Movistar Fútbol
- Country: Spain
- Broadcast area: Spain
- Network: Movistar+
- Headquarters: Madrid, Spain

Programming
- Language(s): Spanish
- Picture format: 576p25 (SDTV 16:9) 1080i (HDTV)

Ownership
- Owner: Telefónica

History
- Launched: 21 July 2003
- Closed: 12 May 2019 (cable providers) 7 August 2019 (Movistar+)
- Former names: Canal+ Fútbol (2007-2016), Canal+ Deporte 1 (2003-2007)

Links
- Website: Fútbol Movistar

= Movistar Fútbol =

Movistar Fútbol was a paid Spanish television channel owned by Telefónica, which broadcast matches from two of the five major European leagues: Serie A and Ligue 1. It was available exclusively on Movistar+, and had two other auxiliary signals (Movistar Fútbol 1-2), for matches played simultaneously.

== History ==
The channel began broadcasting on February 1, 2007, replacing "Canal + Deportes 1". The channel was dedicated exclusively to football, and began broadcasting matches of some of the major, as well as qualifying, matches for the final stages of UEFA selections.
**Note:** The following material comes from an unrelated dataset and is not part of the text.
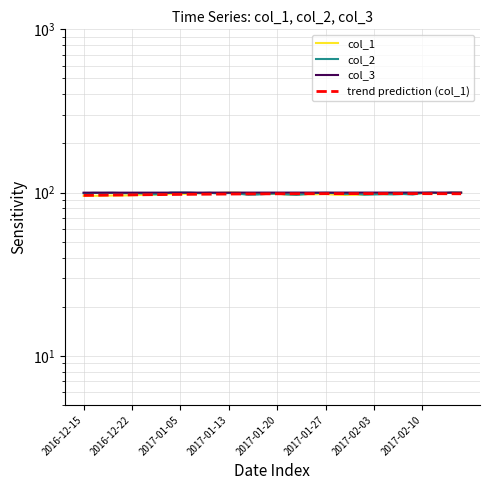

Rank the series by their maximum value, from lowest to highest.

trend prediction (col_1), col_1, col_2, col_3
On 1 August 2016 the channel was renamed "Movistar Fútbol". The substitution of the Canal+ brand was framed within the transition in the visual identity of the channels of the Movistar+ platform.

On 9 August 2018 the channel became exclusive for the non-residential clients of the platform, as a replica of the contents broadcast by the Movistar Liga de Campeones channel for individuals. Mid-season 2018/19, on 7 March 2019, the channel returned to individuals, to cover the Ligue 1 of France and the Italian Serie A, after having acquired the rights of the same to Mediapro. Finally in mid-April 2019, the channel stopped broadcasting disappearing weeks later on IPTV and on 10 May 2019 on satellite, moving its content to #Vamos and Movistar Liga de Campeones and its auxiliary signals. Movistar Fútbol was closed officially on 7 August 2019.